#### [Text for analysis]
────

PENSACOLA BEACH - Streamers of chocolate-colored mats of oil washed up along an eight-mile stretch of Pensacola Beach early Wednesday, presenting what state officials said was the worst show of crude on shore from the gusher 120 miles away.
"It's pretty ugly. There's no question about it," said Gov. Charlie Crist, who arrived at the beach expecting to see tar balls, not pools of sticky goo. "We don't want to take 'the sky is falling' attitude about this. We want to clean it up and stay after it...and we will."
This time, Crist was greeted by dozens of clean-up workers, dressed in white haz-mat suits and yellow boots, carrying rakes and shovels and plastic bags as they scooped up the mousse-like tar mats before they sunk into the once-white sand.
Despite a faint odor, a couple dozen sunbathers watched as workers snaked along the sand with their shovels and rakes, occasionally resting under tents to sip water.
"It's pitiful," he said. "We need machines."
He urged the governor to demand that the Coast Guard's unified command center in Mobile, dispatch front-end loaders, and heavy-duty equipment to scoop up the tar mats before it sinks into the sand.
Department of Secretary Mike Sole said the machines were available but just needed to be called to the scene. He planned to make the call immediately, and urge them to also bring in road graders that could more quickly do the clean-up.
"It's worse than I expected," Sole said, adding however, that the beach was still safe for the beach goers. "It's still pretty weathered oil." By mid-afternoon, the Escambia County health department issued a health advisory, warning people to stay away from the toxic substance.
Crist arrived at the beach after an aerial tour of Perdido Bay and the shoreline with Sole, U.S. Coast Guard Commander Joe Boudrow, Florida National Guard General Douglas Burnett and environmental activist Phillipe Cousteau.

────

#### [Source data]
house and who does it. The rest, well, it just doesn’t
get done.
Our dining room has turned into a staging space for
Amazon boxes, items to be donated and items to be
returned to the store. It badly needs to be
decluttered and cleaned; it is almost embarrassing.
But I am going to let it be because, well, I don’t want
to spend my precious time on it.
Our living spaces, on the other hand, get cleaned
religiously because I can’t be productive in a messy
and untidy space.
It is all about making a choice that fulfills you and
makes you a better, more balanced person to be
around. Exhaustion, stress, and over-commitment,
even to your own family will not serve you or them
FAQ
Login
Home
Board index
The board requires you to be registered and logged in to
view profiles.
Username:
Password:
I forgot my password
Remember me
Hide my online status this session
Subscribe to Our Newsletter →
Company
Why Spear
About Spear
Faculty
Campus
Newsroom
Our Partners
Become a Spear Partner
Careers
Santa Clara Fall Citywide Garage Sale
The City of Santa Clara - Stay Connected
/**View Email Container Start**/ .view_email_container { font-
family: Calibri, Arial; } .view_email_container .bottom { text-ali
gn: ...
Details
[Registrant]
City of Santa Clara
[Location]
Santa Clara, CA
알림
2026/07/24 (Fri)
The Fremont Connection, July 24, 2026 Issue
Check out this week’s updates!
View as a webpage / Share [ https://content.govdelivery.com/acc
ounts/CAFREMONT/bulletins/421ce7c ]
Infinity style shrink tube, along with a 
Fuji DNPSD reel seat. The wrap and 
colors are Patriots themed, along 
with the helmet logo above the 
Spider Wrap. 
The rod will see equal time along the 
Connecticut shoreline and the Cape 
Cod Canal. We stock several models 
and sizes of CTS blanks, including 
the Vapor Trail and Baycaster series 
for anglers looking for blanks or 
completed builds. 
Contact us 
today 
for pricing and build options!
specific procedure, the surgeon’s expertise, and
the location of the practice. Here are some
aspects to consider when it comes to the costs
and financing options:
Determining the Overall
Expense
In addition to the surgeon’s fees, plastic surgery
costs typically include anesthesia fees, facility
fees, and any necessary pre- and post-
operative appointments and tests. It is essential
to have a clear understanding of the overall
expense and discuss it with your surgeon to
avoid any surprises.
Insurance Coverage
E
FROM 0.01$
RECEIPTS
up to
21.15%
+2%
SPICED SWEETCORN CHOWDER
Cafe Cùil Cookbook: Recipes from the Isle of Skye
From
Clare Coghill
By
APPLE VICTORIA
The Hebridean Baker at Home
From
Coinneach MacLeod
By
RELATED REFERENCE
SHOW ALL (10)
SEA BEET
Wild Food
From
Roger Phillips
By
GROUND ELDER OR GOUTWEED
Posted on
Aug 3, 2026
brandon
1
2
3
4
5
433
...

────

#### [Exercises]
1. In the article about oil on Pensacola Beach, rewrite the part that opens with the words containing "Department of Secretary" and closes with "activist Phillipe Cousteau.", replacing "road graders" with "bulldozers".
2. According to the article about oil on Pensacola Beach, how long was the stretch of beach where the oil mats washed up?

#### [Answers provided]
1.
Department of Secretary Mike Sole said the machines were available but just needed to be called to the scene. He planned to make the call immediately, and urge them to also bring in bulldozers that could more quickly do the clean-up.
"It's worse than I expected," Sole said, adding however, that the beach was still safe for the beach goers. "It's still pretty weathered oil." By mid-afternoon, the Escambia County health department issued a health advisory, warning people to stay away from the toxic substance.
Crist arrived at the beach after an aerial tour of Perdido Bay and the shoreline with Sole, U.S. Coast Guard Commander Joe Boudrow, Florida National Guard General Douglas Burnett and environmental activist Phillipe Cousteau.

2. Eight miles.